This is one of Nuclear Assault’s finest hours, showing them at their absolute best for almost its entire duration. The songs on here are a bit longer than the ones on Game Over, allowing for more tempo changes and structural diversity without slowing the band’s frantic pace one bit. Much of this is fast as fuck, as one would expect, but there’s plenty of mid-paced madness as well (“Wired” is a good example, it kicks ass regardless of the slower tempo). There’s even a nice clean intro to “Fight to be Free,” featuring a sweet solo from front man John Connelly. Though his playing and writing work magnificently with Anthony Bramante’s throughout the album, most of the choice solos are played by Bramante. But they suit one another nonetheless, with plenty of dueling leads to be found here. Glenn Evans once again beats the hell out of his set in that unhinged, yet spot-on way that only he can, impressing friends and embarrassing foes. Danny Lilker also continues to impress, with a better fit in the mix this time around and more great fills. Lyrics continue in the vein of their earlier politically-minded material and once again it works well.
The songs on here are varied, but almost entirely awesome.
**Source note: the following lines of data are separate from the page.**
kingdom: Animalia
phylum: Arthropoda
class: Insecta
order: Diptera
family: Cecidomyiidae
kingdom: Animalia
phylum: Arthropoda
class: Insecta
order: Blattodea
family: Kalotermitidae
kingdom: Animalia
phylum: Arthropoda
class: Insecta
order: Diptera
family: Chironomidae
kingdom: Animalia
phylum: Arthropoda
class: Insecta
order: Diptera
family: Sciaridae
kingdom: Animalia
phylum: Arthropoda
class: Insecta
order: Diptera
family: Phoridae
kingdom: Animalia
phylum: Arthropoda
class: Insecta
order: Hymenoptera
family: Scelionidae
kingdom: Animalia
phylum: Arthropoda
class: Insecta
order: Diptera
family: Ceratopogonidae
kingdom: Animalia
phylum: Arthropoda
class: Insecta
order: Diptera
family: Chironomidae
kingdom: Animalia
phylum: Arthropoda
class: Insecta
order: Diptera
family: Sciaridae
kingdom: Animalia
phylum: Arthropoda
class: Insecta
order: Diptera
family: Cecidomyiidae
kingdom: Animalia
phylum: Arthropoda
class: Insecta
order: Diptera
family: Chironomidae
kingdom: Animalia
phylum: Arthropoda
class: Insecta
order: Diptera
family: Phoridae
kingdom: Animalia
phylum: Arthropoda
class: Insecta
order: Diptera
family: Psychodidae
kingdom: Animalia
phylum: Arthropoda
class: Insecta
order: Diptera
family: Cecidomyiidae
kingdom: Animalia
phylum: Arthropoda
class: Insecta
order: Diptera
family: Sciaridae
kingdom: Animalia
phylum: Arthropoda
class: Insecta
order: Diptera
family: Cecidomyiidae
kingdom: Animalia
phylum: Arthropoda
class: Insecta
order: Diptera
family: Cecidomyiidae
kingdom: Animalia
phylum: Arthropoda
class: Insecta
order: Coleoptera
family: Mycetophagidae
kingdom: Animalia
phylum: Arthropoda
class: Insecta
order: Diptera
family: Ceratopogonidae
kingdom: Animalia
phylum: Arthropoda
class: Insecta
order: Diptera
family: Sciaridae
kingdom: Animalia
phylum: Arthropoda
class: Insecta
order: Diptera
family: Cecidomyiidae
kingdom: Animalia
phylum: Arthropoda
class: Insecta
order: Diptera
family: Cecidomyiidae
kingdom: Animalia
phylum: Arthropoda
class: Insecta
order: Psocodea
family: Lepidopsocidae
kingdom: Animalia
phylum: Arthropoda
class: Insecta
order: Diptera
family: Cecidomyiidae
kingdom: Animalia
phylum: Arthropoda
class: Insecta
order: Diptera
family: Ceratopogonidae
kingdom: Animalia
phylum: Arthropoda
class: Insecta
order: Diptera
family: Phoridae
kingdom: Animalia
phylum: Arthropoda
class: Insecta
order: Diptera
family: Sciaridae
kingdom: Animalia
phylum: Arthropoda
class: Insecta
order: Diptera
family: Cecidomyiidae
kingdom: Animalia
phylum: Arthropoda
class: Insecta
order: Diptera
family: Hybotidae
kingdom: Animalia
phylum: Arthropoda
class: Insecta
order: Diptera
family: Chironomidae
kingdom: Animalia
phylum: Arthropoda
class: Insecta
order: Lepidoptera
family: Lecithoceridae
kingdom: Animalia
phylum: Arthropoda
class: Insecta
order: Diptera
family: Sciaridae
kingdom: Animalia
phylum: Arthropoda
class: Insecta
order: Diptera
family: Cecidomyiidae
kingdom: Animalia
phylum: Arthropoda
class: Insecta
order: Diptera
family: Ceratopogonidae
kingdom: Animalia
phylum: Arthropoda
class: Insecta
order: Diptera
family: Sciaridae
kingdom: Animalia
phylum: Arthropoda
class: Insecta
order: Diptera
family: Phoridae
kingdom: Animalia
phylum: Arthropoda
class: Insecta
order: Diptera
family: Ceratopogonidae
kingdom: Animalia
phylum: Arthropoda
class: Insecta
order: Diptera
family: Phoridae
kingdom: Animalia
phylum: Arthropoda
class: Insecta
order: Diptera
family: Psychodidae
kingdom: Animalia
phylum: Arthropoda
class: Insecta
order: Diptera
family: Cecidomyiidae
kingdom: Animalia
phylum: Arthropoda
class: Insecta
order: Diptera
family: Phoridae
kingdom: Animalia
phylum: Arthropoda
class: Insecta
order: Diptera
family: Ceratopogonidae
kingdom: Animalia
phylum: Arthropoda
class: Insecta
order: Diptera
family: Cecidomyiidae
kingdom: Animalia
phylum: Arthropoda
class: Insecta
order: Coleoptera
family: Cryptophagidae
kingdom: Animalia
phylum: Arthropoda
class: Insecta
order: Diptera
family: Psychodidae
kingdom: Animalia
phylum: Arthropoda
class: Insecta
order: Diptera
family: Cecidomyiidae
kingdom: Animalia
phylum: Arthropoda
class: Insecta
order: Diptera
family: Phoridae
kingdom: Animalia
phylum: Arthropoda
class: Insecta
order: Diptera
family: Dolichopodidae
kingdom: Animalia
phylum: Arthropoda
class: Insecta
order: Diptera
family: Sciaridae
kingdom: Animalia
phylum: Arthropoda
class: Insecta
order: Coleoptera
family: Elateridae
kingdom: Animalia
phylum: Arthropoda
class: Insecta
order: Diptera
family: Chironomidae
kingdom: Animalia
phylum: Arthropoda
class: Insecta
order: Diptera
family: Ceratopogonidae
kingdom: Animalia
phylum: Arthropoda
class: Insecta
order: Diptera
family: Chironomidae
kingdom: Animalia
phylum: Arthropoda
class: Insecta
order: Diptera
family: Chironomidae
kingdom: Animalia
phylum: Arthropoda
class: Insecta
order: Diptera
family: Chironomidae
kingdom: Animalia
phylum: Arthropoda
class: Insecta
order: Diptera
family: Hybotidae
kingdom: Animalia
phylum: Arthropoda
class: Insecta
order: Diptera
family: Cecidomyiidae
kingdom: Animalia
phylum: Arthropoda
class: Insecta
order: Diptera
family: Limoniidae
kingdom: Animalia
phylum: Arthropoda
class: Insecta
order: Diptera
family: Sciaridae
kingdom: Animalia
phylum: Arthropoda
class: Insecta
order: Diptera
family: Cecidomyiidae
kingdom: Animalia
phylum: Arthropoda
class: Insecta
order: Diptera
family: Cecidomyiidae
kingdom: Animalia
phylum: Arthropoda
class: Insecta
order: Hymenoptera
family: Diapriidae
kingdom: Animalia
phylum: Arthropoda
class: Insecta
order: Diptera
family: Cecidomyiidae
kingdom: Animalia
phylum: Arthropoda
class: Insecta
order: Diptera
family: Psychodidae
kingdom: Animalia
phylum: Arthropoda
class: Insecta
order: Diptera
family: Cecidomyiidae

The fury of “Equal Rights” and “Rise from the Ashes” perfectly suits the crushing mid-tempo stompers like “Wired” and “Brainwashed.” Unfortunately, there’re a few pointless tracks included here as well, which seems to be the case on most of the band’s albums. I’m talking about “PSA” and “Got Another Quarter,” not the cover of Zep’s “Good Times Bad Times.” That song is a pretty accurate cover, though heavier than the original. Only downside is that it shows John Connelly’s general inability to sing well. His voice suits the band’s original material flawlessly, but he’s not much for imitating anyone with a melodic voice. But yeah, “PSA” and “Got Another Quarter” are pretty worthless. At least “Hang the Pope” from Game Over had a good message behind it.
But overall, Survive is an enjoyable release from an enjoyable band, definitely ranking among the best thrash albums from ’88 (though admittedly there are fewer classics from that year) and a staple addition to anyone’s collection. Supposedly it’s a bit rare on CD; in that case, get a fucking phonograph, this album is worth it.